J.T. simply nodded. He didn’t have an opinion on the matter; Annie’s business was Annie’s business. Quinn, on the other hand, was definitely his concern, as much as hers. He was about all they had in common, J.T. realized.
“It’s a big promotion for Brad,” she said.
J.T. nodded again. He’d gotten to know Annie’s husband in the process of picking Quinn up for visits back in New York and dropping him off again, and he liked the guy well enough. The job must be an important one, if Annie was willing to be separated from her child for six long weeks. “You don’t need to explain,” he told her.
“Can I go out and look at the horses?” Quinn piped up.
“They’re not here, Q.,” J.T. answered. “A neighbor is keeping them for me until I can get the barn rebuilt.”
Quinn looked disappointed. “I wish you had a dog, at least.” Some ranch this is, he might have added.
J.T. grinned. “Maybe we can do something about that. The dog shortage, I mean.”
The boy’s face lit up. “You mean it? We can get a dog?”
J.T. and Annie exchanged glances again.
“Sure,” J.T. said, when Annie didn’t raise an immediate objection. She was afraid of animals, and in her desire to protect Quinn, she’d never
allowed him to have anything bigger than a hamster. Although it probably wasn’t easy for her, she kept her doubts to herself, respecting the fact that the rules were different at J.T.’s place. He appreciated that.
Quinn erupted with cheers, and J.T. thought he saw tears glittering in Annie’s eyes. She was smiling.
“Can I go outside and look around?” Quinn begged his mother, when he’d settled down a little. “Please, please, pleeeeeze?”
Annie glanced at J.T., then sat up a bit straighter in her chair and looked Quinn in the eye,. “Yes,” she said. “Just use good sense.”
J.T. threw in his own two bits, mussing the boy’s gleaming hair. “Stay clear of the barn,” he ordered. “I mean it, bud.”
Quinn nodded in anxious, impatient agreement, and dashed out, banging the door shut behind him. It reminded J.T. of his own childhood, before his parents’ divorce, before Jack Wainwright’s death, when this ranch was the whole world to him, and a magical one at that.
Annie shivered delicately, no doubt thinking of all the hazards that might befall her only child out there—rusty nails, spiders, snakes, people who set barns on fire for the hell of it.
J.T. grinned at her. “That was pretty gutsy,” he said.
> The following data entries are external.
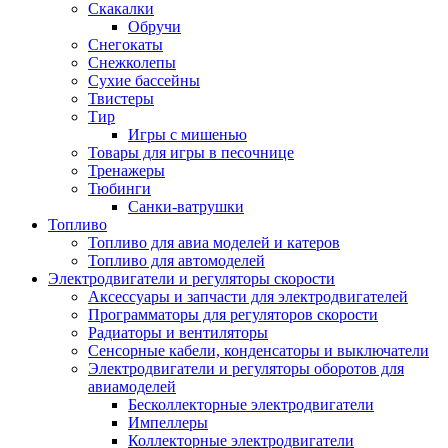
Скакалки
Обручи
Снегокаты
Снежколепы
Сухие бассейны
Твистеры
Тир
Игры с мишенью
Товары для игры в песочнице
Тренажеры
Тюбинги
Санки-ватрушки
Топливо
Топливо для авиа моделей и катеров
Топливо для автомоделей
Электродвигатели и регуляторы скорости
Аксессуары и запчасти для электродвигателей
Программаторы для регуляторов скорости
Радиаторы и вентиляторы
Сенсорные кабели, конденсаторы и выключатели
Электродвигатели и регуляторы оборотов для
авиамоделей
Бесколлекторные электродвигатели
Импеллеры
Коллекторные электродвигатели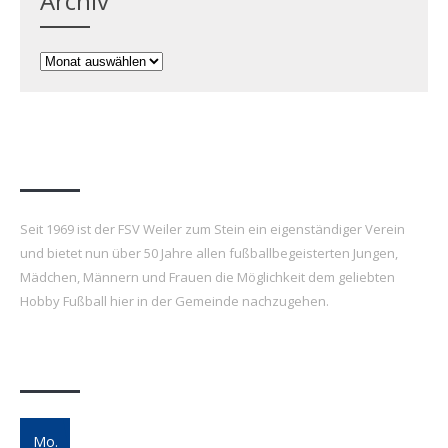
Archiv
Archiv
FSV Weiler zum Stein e.V.
Seit 1969 ist der FSV Weiler zum Stein ein eigenständiger Verein
und bietet nun über 50 Jahre allen fußballbegeisterten Jungen,
Mädchen, Männern und Frauen die Möglichkeit dem geliebten
Hobby Fußball hier in der Gemeinde nachzugehen.
Letzte Beiträge
7. FSV Weiler zum Stein Fußballcamp: Drei
Mo.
He knew it had taken a lot for shy, city-bred Annie to set a flock of pet fears aside the way she had, and if there was one thing J.T. admired in another person, it was backbone.
“Thanks,” she said, sounding a little surprised at his praise.
He turned his chair around, next to the table, and sat astraddle of the seat, his arms resting across the high back. “You gonna be O.K.?” he asked.
She smiled. “Yeah.”
“Good,” he said.
There was a short, benevolent silence, then Annie spoke again. “I like Maggie.”
“Me, too,” he admitted.
“A lot, I think.”
He laughed. “What is this?”
She shrugged. “What do you think?” she countered. “Don’t blow this, J.T. If you have an opportunity to be happy, for God’s sake, grab it. Second chances don’t come along all that often.”
He rested his chin on one forearm, regarding her seriously. “No,” he agreed quietly. “I guess they don’t.” There didn’t seem to be any point in explaining that he and McCaffrey were on the outs. He had nobody to blame for that but himself, he thought. He’d deliberately baited Maggie, right there in that kitchen, saying the words he knew would drive her away, at least temporarily. He meant to apologize, because that was the right thing to do, but he had no illusions that saying he was sorry would change anything between them.